Opinion by
Trexler, J.,The Haltzel Furniture Company leased to Thompson a lot of household goods. The latter informed the company that he had abandoned the premises whereon the goods had been placed and that it should come and remove its goods. The company thereupon caused a writ of replevin to issue and upon the execution of the writ regained possession of the leased goods. Linnen, the owner of the premises, when he learned that the goods on the premises were being taken by the sheriff under the writ of replevin, through his agent, Kelly,, informed the sheriff as he was removing the goods thát they were in the legal possession of Buckley a constable, by- virtue of a landlord’s warrant issued by Kelly as Linnen’s agent some days before, that the warrant had been duly executed and the tenant’s goods had been distrainéd before the writ of replevin had issued. The sheriff served Kelly and Buckley and added their names to the return. Linnen subsequently was allowed to intervene and the issue was duly joined upon plaintiff’s statement and the affidavit of defense thereto.

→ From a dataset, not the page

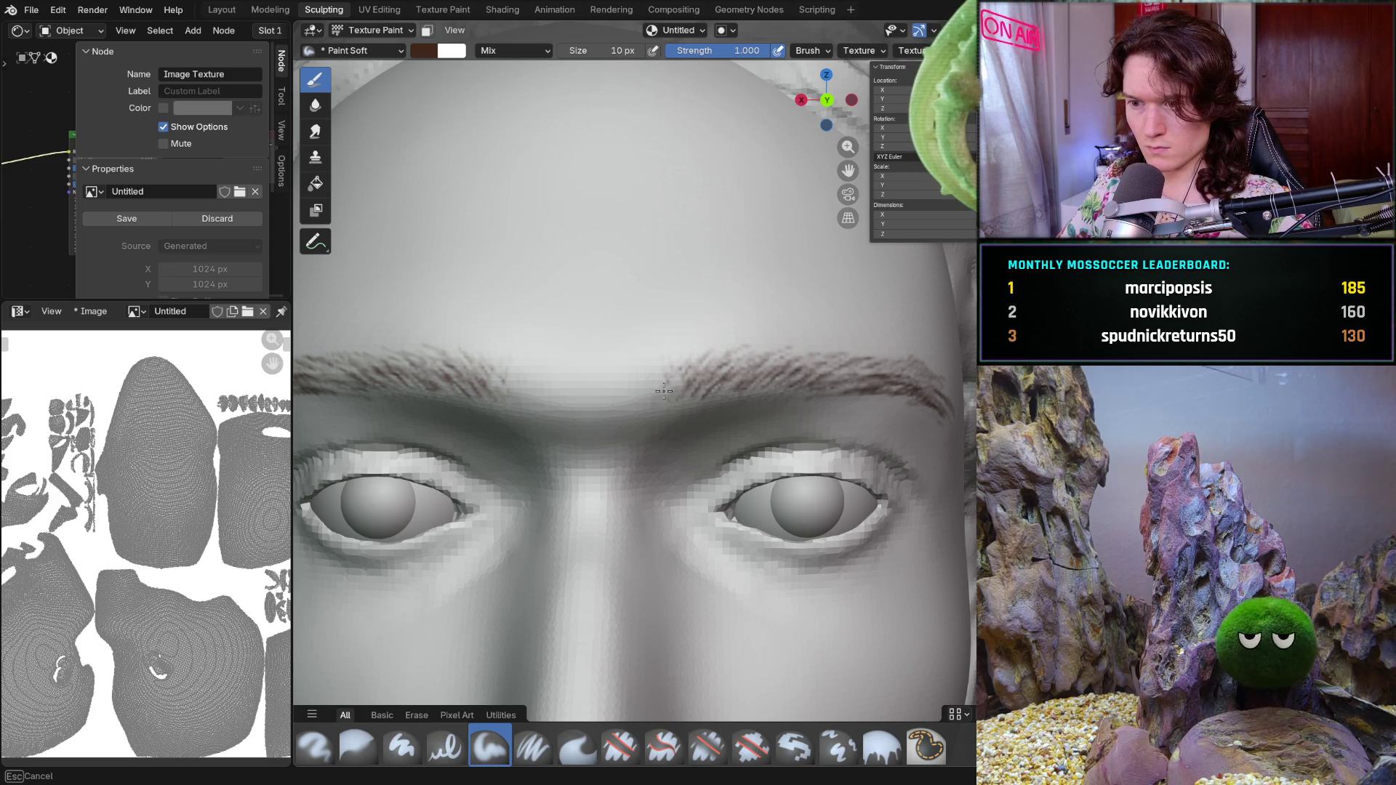
{"action": "scroll", "coordinate": [669, 361], "scroll_direction": "down", "scroll_amount": 5}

If the landlord’s distress was made prior to the execution of the writ of replevin, his rights were superior to those of the plaintiff. The plaintiff however contended that there had been no warrant issued and no distraint made; that the warrant exhibited in the case was made after the goods had been seized by the sheriff and had been antedated and that the whole matter was a device to circumvent the effect of the replevin writ. There were certain elements in the case which lent color to plaintiff’s claim in this regard. Certain peculiarities about the appearance of the warrant and the flat contradiction of the story of the constable by the sheriff and those who were with him were sufficient to discredit the claim of the defendant. The trial judge very properly left the question, as to whether or not the landlord distraint preceded the replevin, to the jury and they found for the plaintiff.
*174The appellant argues that the above question was not properly in the case since the sheriff’s return showed that the goods were found in possession of the landlord’s agent and the constable, his bailiff, and that the only “way under the pleadings they could have possession is under the landlord’s warrant,” and the case thus being a landlord and tenant case, the only question arising was whether there was any rent in arrear. If the issue were joined solely between Thompson as tenant and Linneu as landlord this might be true. In this case the question of rent in arrear arises only incidentally as part of defendant’s proof. Even if there were rent due, the plaintiff might still maintain his action and if he could prove a title superior to that of the defendant, he would be entitled to the verdict. The jury by its finding settled the question that the plaintiff as owner of the goods in question repossessed himself of them before any landlord’s levy had been placed on them.
The other assignments of error are directed to the admission of testimony as to certain goods of the tenants having been left on the premises at the time the writ of replevin was executed. As the landlord sold these his claim for rent was reduced pro tanto. Had he won the case and a conditional verdict been rendered as providéd by the Act of April 19,1901, Section 6, P. L. 88, he could not have recovered from the plaintiff a greater amount than the rent due him. In this view of the matter, the testimony was competent.
All the assignments of error are overruled and the judgment is affirmed.